BEGIN

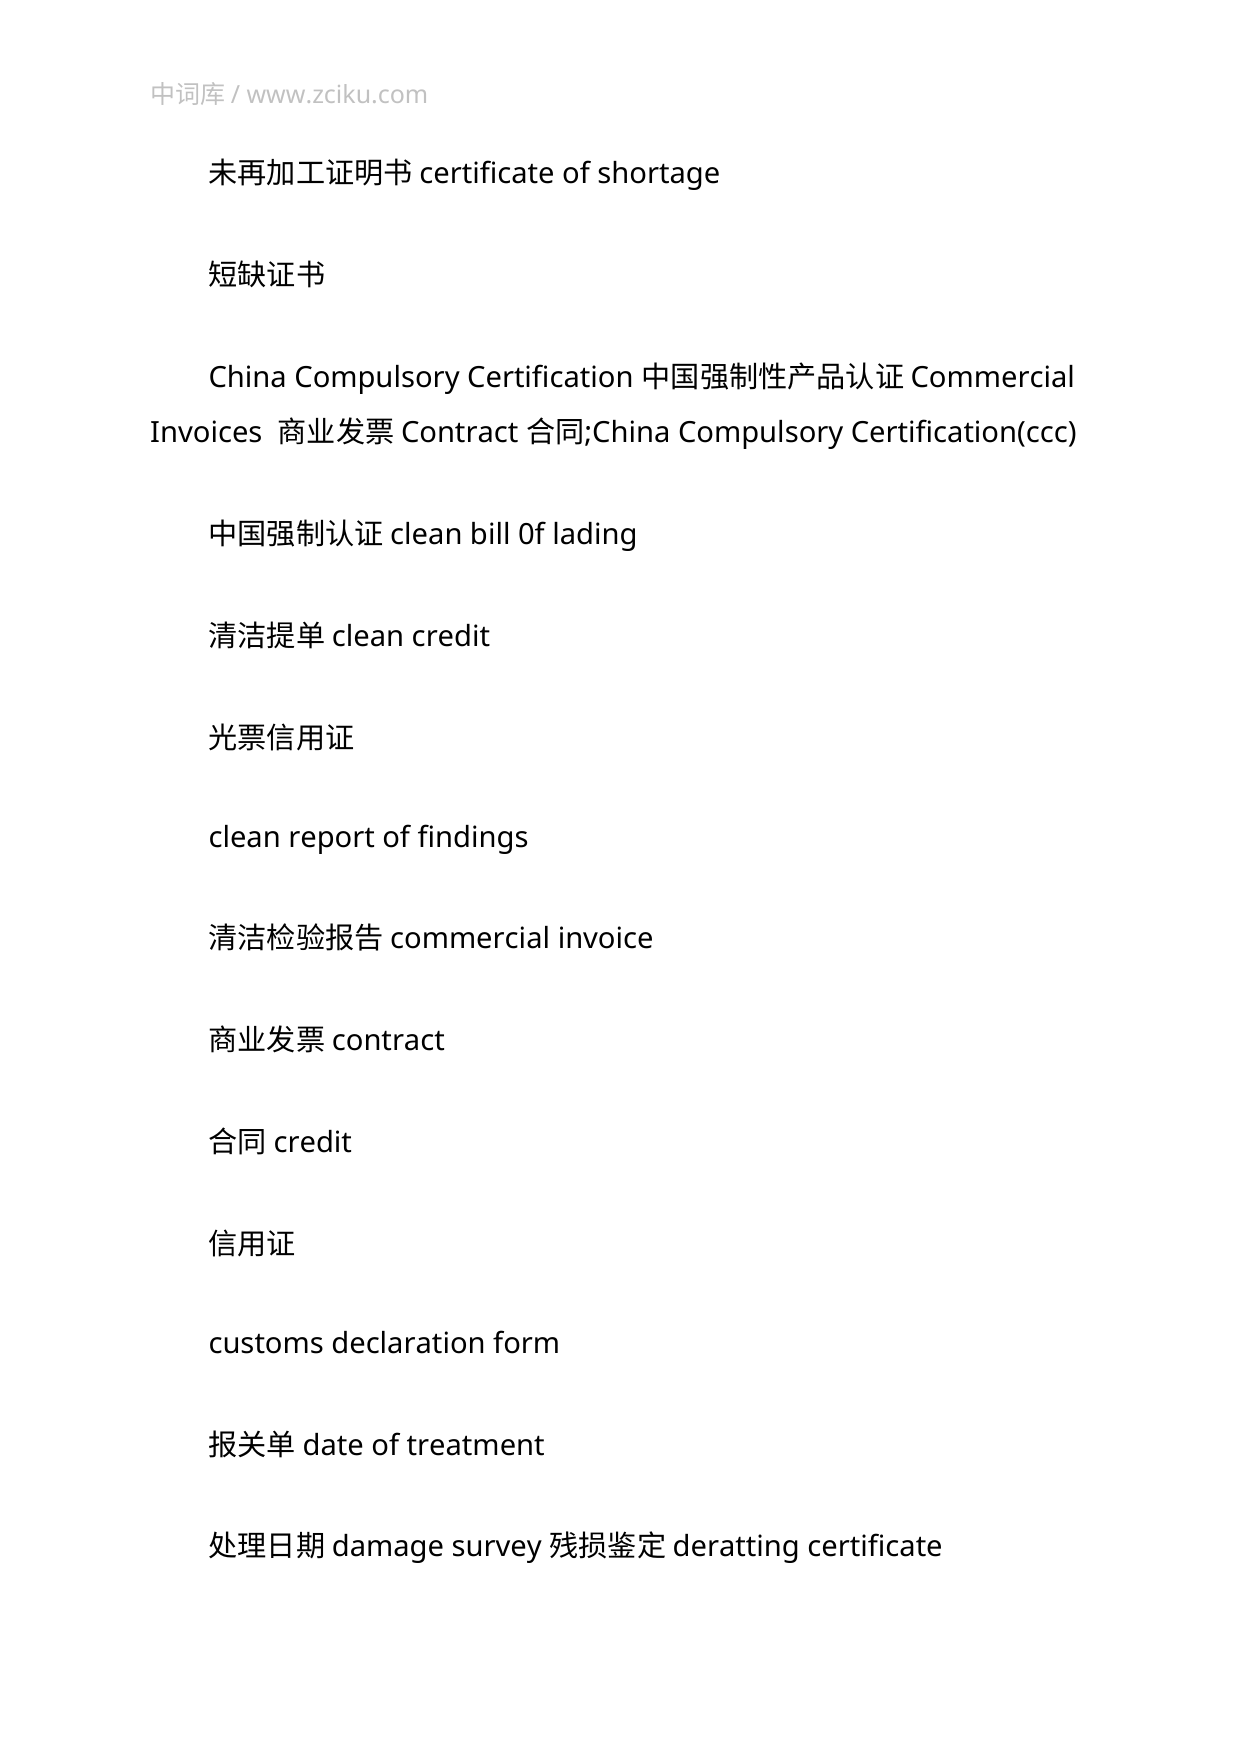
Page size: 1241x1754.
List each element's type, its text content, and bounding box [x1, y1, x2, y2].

text customs declaration form [150, 1323, 1090, 1362]
text 清洁提单 clean credit [150, 613, 1090, 655]
text 处理日期 damage survey 残损鉴定 deratting certificate [150, 1523, 1090, 1565]
text 商业发票 contract [150, 1017, 1090, 1059]
text clean report of findings [150, 816, 1090, 856]
text 信用证 [150, 1221, 1090, 1263]
text 未再加工证明书 certificate of shortage [150, 150, 1090, 192]
text China Compulsory Certification 中国强制性产品认证 Commercial Invoices 商业发票 Contract 合同;China Compulsory Certification(ccc) [150, 354, 1090, 451]
text 报关单 date of treatment [150, 1421, 1090, 1463]
text 合同 credit [150, 1119, 1090, 1161]
text 中国强制认证 clean bill 0f lading [150, 511, 1090, 553]
text 清洁检验报告 commercial invoice [150, 915, 1090, 957]
text 短缺证书 [150, 252, 1090, 294]
text 光票信用证 [150, 715, 1090, 757]
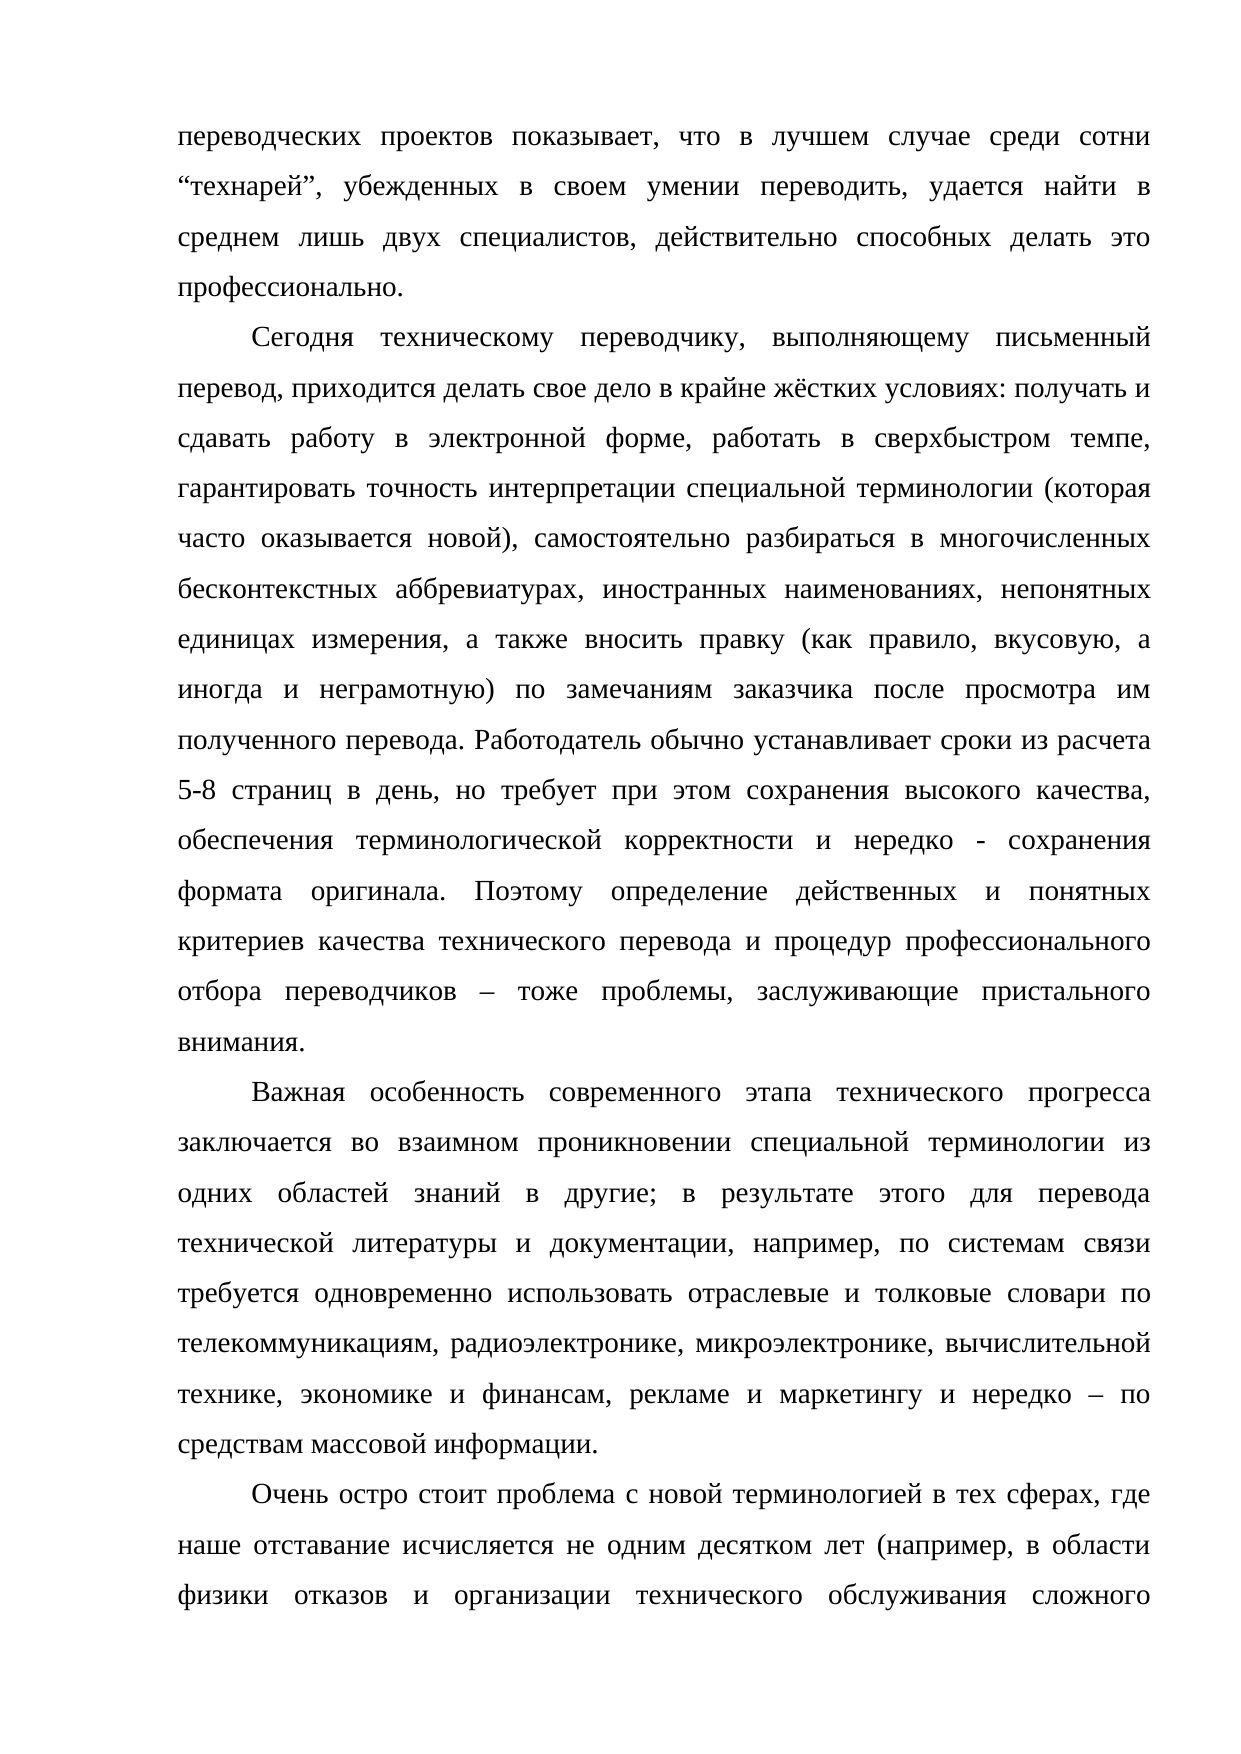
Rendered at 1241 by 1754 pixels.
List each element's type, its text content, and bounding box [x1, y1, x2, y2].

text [177, 1477, 1152, 1611]
text Важная особенность современного этапа технического прогресса заключается во взаимном проникновении специальной терминологии из одних областей знаний в другие; в результате этого для перевода технической литературы и документации, например, по системам связи требуется одновременно использовать отраслевые и толковые словари по телекоммуникациям, радиоэлектронике, микроэлектронике, вычислительной технике, экономике и финансам, рекламе и маркетингу и нередко – по средствам массовой информации. [177, 1074, 1152, 1460]
text Сегодня техническому переводчику, выполняющему письменный перевод, приходится делать свое дело в крайне жёстких условиях: получать и сдавать работу в электронной форме, работать в сверхбыстром темпе, гарантировать точность интерпретации специальной терминологии (которая часто оказывается новой), самостоятельно разбираться в многочисленных бесконтекстных аббревиатурах, иностранных наименованиях, непонятных единицах измерения, а также вносить правку (как правило, вкусовую, а иногда и неграмотную) по замечаниям заказчика после просмотра им полученного перевода. Работодатель обычно устанавливает сроки из расчета 5-8 страниц в день, но требует при этом сохранения высокого качества, обеспечения терминологической корректности и нередко - сохранения формата оригинала. Поэтому определение действенных и понятных критериев качества технического перевода и процедур профессионального отбора переводчиков – тоже проблемы, заслуживающие пристального внимания. [177, 319, 1152, 1057]
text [177, 118, 1152, 303]
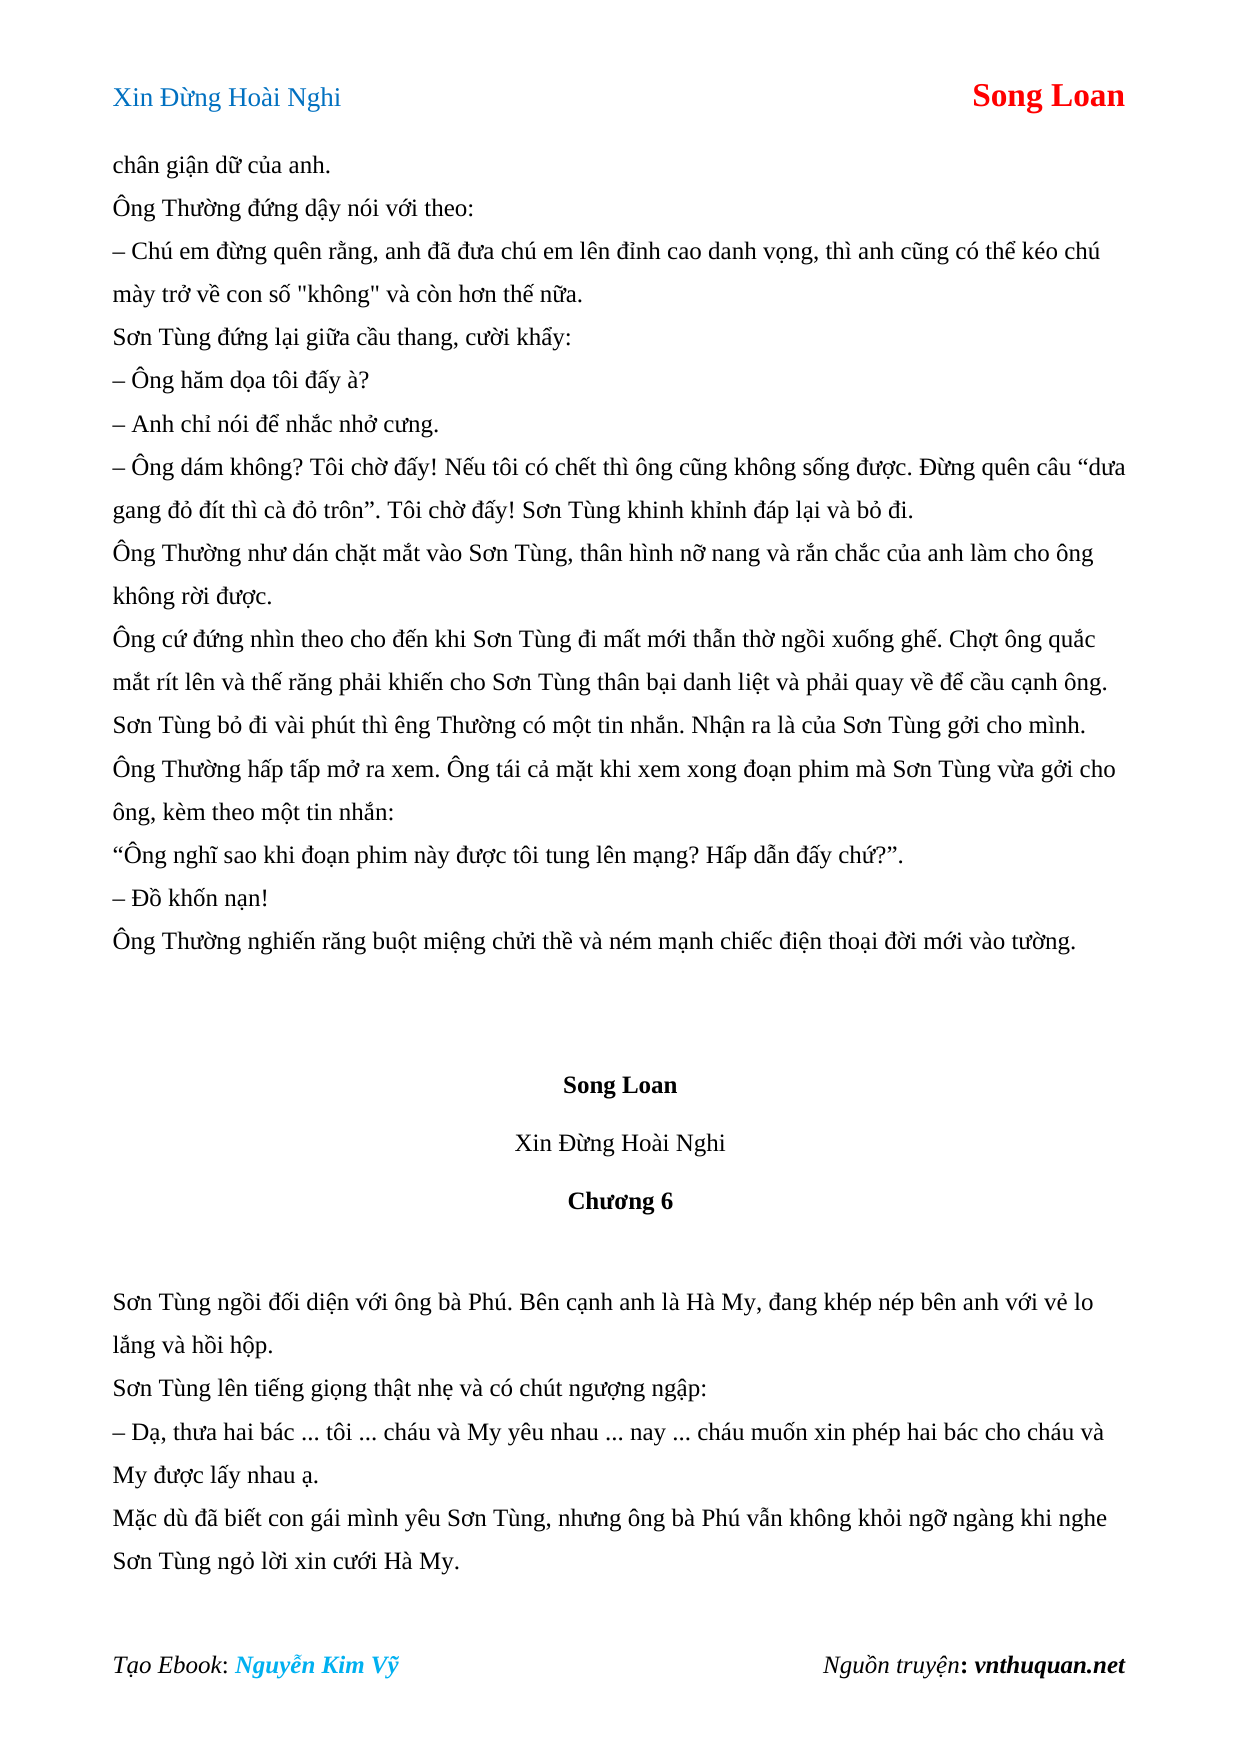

END

> _WORK ITEM_: Only lines containing the string "certificate" are needed. Pull each of them out of the records above.

> _TASK OUTPUT_:
text 处理日期 damage survey 残损鉴定 deratting certificate [150, 1523, 1090, 1565]
text 未再加工证明书 certificate of shortage [150, 150, 1090, 192]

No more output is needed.